» **What needs to be done**: Every line from the first record below down to the line that includes "Saat tragedi Pandemi" must be reproduced exactly; the pictures are not.

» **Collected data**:
________________________
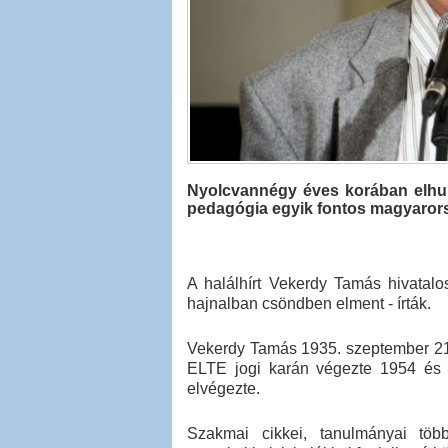
Nyolcvannégy éves korában elhun
pedagógia egyik fontos magyarors
A halálhírt Vekerdy Tamás hivatal
hajnalban csöndben elment - írták.
Vekerdy Tamás 1935. szeptember 21-
ELTE jogi karán végezte 1954 és 
elvégezte.
Szakmai cikkei, tanulmányai több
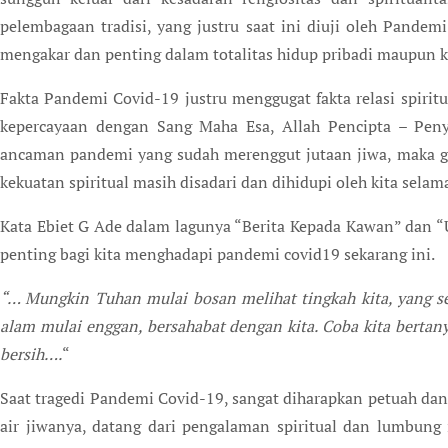
pelembagaan tradisi, yang justru saat ini diuji oleh Pande
mengakar dan penting dalam totalitas hidup pribadi maupun k
Fakta Pandemi Covid-19 justru menggugat fakta relasi spiritu
kepercayaan dengan Sang Maha Esa, Allah Pencipta – Peny
ancaman pandemi yang sudah merenggut jutaan jiwa, maka g
kekuatan spiritual masih disadari dan dihidupi oleh kita selam
Kata Ebiet G Ade dalam lagunya “Berita Kepada Kawan” dan “
penting bagi kita menghadapi pandemi covid19 sekarang ini.
“… Mungkin Tuhan mulai bosan melihat tingkah kita, yang se
alam mulai enggan, bersahabat dengan kita. Coba kita bertany
bersih….
“
Saat tragedi Pandemi Covid-19, sangat diharapkan petuah dan
air jiwanya, datang dari pengalaman spiritual dan lumbung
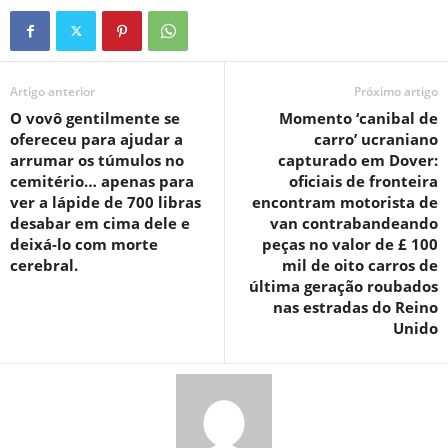
Artigo anterior
Próximo artigo
O vovô gentilmente se
Momento ‘canibal de
ofereceu para ajudar a
carro’ ucraniano
arrumar os túmulos no
capturado em Dover:
cemitério… apenas para
oficiais de fronteira
ver a lápide de 700 libras
encontram motorista de
desabar em cima dele e
van contrabandeando
deixá-lo com morte
peças no valor de £ 100
cerebral.
mil de oito carros de
última geração roubados
nas estradas do Reino
Unido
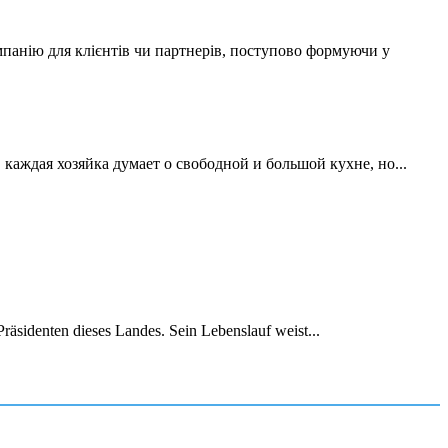
мпанію для клієнтів чи партнерів, поступово формуючи у
аждая хозяйка думает о свободной и большой кухне, но...
räsidenten dieses Landes. Sein Lebenslauf weist...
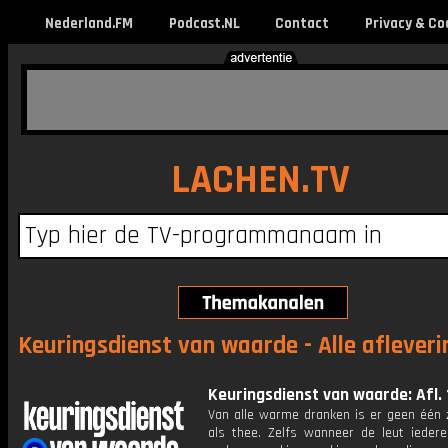
Nederland.FM
Podcast.NL
Contact
Privacy & Co
LACHEN.TV
Keuringsdienst van waarde - Alle aflever
Keuringsdienst van waarde: Afl. 
Van alle warme dranken is er geen één z
als thee. Zelfs wanneer de leut ieder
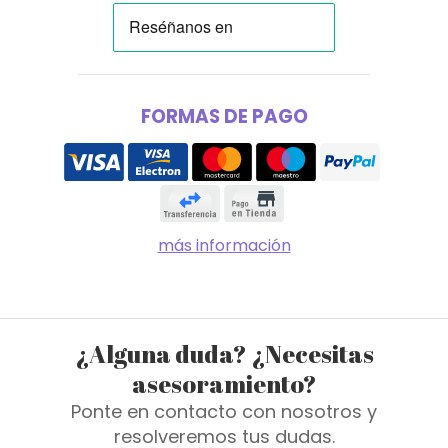
FORMAS DE PAGO
más información
¿Alguna duda? ¿Necesitas
asesoramiento?
Ponte en contacto con nosotros y
resolveremos tus dudas.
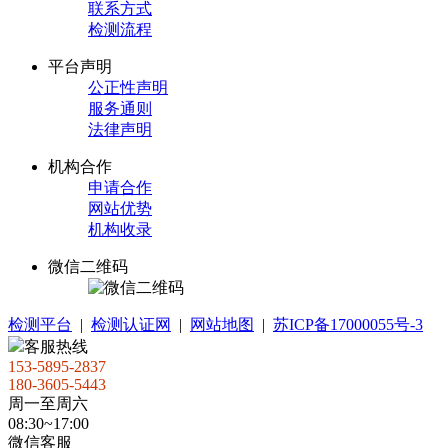
联系方式
检测流程
平台声明
公正性声明
服务通则
法律声明
机构合作
申请合作
网站优势
机构收录
微信二维码
检测平台
|
检测认证网
|
网站地图
|
苏ICP备17000055号-3
客服热线
153-5895-2837
180-3605-5443
周一至周六
08:30~17:00
微信客服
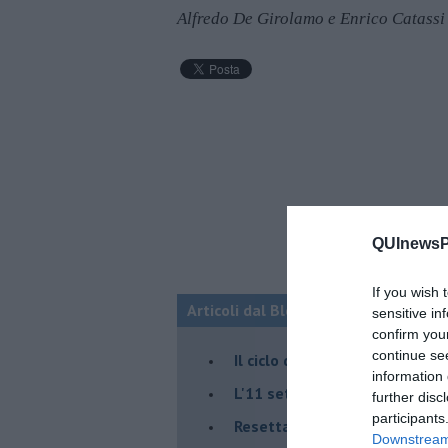
Alfredo De Girolamo e Enrico Catassi
QUInewsPi
If you wish 
Articoli dal Blog “Fauda e balagan” 
sensitive in
confirm you
continue se
Il ciclo della violenza in Medi
information 
L'11 settembre di Israele è in
further disc
participants
Resettare l’era di Netanyahu
Downstream 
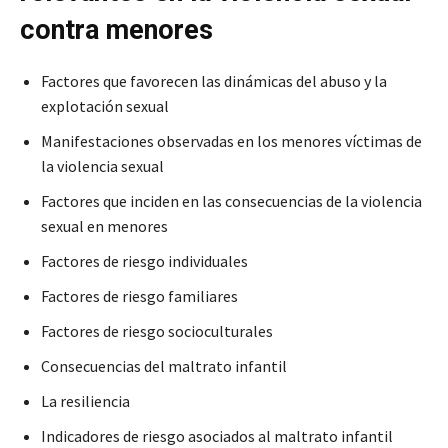
contra menores
Factores que favorecen las dinámicas del abuso y la
explotación sexual
Manifestaciones observadas en los menores víctimas de
la violencia sexual
Factores que inciden en las consecuencias de la violencia
sexual en menores
Factores de riesgo individuales
Factores de riesgo familiares
Factores de riesgo socioculturales
Consecuencias del maltrato infantil
La resiliencia
Indicadores de riesgo asociados al maltrato infantil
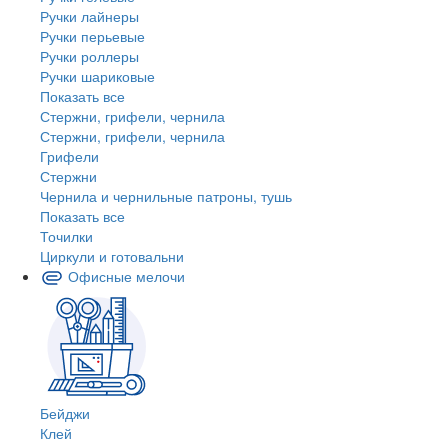
Ручки лайнеры
Ручки перьевые
Ручки роллеры
Ручки шариковые
Показать все
Стержни, грифели, чернила
Стержни, грифели, чернила
Грифели
Стержни
Чернила и чернильные патроны, тушь
Показать все
Точилки
Циркули и готовальни
Офисные мелочи
Бейджи
Клей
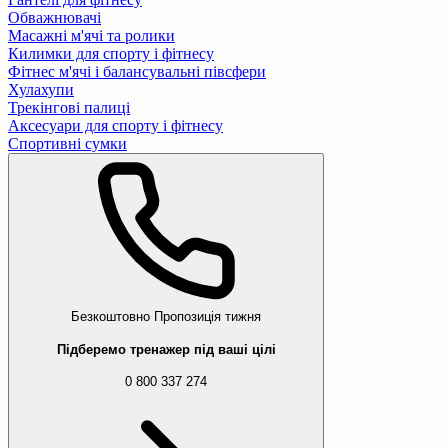
Обважнювачі
Масажні м'ячі та ролики
Килимки для спорту і фітнесу
Фітнес м'ячі і балансувальні півсфери
Хулахупи
Трекінгові палиці
Аксесуари для спорту і фітнесу
Спортивні сумки
Безкоштовно
Пропозиція тижня
Підберемо тренажер під ваші цілі
0 800 337 274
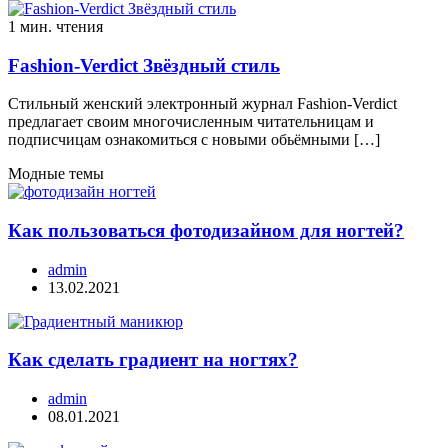
1 мин. чтения
Fashion-Verdict Звёздный стиль
Стильный женский электронный журнал Fashion-Verdict
предлагает своим многочисленным читательницам и
подписчицам ознакомиться с новыми обьёмными […]
Модные темы
Как пользоваться фотодизайном для ногтей?
admin
13.02.2021
Как сделать градиент на ногтях?
admin
08.01.2021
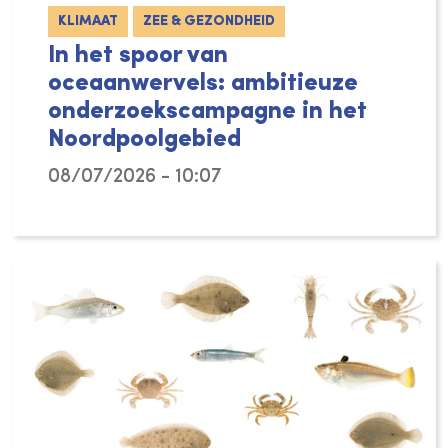
KLIMAAT
ZEE & GEZONDHEID
In het spoor van
oceaanwervels: ambitieuze
onderzoekscampagne in het
Noordpoolgebied
08/07/2026 - 10:07
De Noordelijke IJszee verandert razendsnel,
________________________
» **Solution to this problem**:
Nyolcvannégy éves korában elhun
pedagógia egyik fontos magyarors
A halálhírt Vekerdy Tamás hivatal
hajnalban csöndben elment - írták.
Vekerdy Tamás 1935. szeptember 21-
ELTE jogi karán végezte 1954 és 
elvégezte.
Szakmai cikkei, tanulmányai több
pelembagaan tradisi, yang justru saat ini diuji oleh Pande
mengakar dan penting dalam totalitas hidup pribadi maupun k
Fakta Pandemi Covid-19 justru menggugat fakta relasi spiritu
kepercayaan dengan Sang Maha Esa, Allah Pencipta – Peny
ancaman pandemi yang sudah merenggut jutaan jiwa, maka g
kekuatan spiritual masih disadari dan dihidupi oleh kita selam
Kata Ebiet G Ade dalam lagunya “Berita Kepada Kawan” dan “
penting bagi kita menghadapi pandemi covid19 sekarang ini.
“… Mungkin Tuhan mulai bosan melihat tingkah kita, yang se
alam mulai enggan, bersahabat dengan kita. Coba kita bertany
bersih….
“
Saat tragedi Pandemi Covid-19, sangat diharapkan petuah dan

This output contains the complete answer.